What is being asked: In the data below, the answer is the run of lines from the line containing "dobla la rodilla" through the line containing "dobla ambas rodillas", both included; print it exactly and nothing else.

Content starts

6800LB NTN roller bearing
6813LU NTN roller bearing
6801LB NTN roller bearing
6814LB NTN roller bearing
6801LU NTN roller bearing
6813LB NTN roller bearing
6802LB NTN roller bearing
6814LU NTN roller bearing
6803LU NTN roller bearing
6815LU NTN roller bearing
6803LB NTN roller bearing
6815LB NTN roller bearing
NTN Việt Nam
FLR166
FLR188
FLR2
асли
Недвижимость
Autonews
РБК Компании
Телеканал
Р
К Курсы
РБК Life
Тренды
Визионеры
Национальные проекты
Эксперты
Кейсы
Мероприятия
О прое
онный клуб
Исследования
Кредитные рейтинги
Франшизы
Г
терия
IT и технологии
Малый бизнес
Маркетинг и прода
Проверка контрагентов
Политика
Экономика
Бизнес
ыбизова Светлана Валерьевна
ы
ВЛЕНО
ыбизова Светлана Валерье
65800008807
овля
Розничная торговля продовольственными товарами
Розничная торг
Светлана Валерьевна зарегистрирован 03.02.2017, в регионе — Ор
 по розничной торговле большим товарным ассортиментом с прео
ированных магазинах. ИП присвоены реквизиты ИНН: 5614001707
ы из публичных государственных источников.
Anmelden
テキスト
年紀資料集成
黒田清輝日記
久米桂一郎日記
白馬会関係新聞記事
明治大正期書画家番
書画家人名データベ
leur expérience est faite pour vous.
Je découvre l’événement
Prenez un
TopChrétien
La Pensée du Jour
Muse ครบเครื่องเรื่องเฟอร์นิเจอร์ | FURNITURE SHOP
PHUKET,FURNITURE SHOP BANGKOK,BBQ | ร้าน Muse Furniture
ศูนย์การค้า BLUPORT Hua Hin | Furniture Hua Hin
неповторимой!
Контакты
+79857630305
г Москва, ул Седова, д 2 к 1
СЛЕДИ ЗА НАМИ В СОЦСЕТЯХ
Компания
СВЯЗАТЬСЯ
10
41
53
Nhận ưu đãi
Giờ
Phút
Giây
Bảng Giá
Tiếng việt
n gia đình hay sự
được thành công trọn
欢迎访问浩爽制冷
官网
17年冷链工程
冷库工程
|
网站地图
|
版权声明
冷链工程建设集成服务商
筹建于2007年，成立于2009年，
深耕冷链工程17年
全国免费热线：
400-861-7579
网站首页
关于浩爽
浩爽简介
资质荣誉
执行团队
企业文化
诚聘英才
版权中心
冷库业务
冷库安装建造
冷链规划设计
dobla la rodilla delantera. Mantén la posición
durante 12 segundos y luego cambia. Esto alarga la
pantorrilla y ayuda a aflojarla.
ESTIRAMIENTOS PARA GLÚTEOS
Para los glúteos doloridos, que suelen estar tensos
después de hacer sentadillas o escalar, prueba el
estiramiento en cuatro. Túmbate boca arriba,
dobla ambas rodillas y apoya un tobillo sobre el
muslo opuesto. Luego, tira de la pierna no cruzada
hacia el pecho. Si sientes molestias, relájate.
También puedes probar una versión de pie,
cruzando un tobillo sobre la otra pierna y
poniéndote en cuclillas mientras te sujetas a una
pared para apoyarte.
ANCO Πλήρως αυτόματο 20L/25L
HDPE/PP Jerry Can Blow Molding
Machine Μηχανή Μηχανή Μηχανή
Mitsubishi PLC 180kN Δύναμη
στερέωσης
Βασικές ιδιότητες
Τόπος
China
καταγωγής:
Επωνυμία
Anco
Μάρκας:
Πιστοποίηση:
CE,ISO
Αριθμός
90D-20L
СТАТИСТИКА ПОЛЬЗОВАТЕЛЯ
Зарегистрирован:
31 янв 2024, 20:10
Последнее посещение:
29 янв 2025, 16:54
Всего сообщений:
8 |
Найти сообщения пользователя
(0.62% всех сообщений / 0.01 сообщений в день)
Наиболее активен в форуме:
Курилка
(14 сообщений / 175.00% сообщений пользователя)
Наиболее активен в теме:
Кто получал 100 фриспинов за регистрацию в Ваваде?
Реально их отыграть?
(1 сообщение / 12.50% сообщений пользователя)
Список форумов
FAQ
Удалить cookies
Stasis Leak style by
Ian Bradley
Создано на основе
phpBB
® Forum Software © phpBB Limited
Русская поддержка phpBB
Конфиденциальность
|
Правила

Content ends

Your solution:
dobla la rodilla delantera. Mantén la posición
durante 12 segundos y luego cambia. Esto alarga la
pantorrilla y ayuda a aflojarla.
ESTIRAMIENTOS PARA GLÚTEOS
Para los glúteos doloridos, que suelen estar tensos
después de hacer sentadillas o escalar, prueba el
estiramiento en cuatro. Túmbate boca arriba,
dobla ambas rodillas y apoya un tobillo sobre el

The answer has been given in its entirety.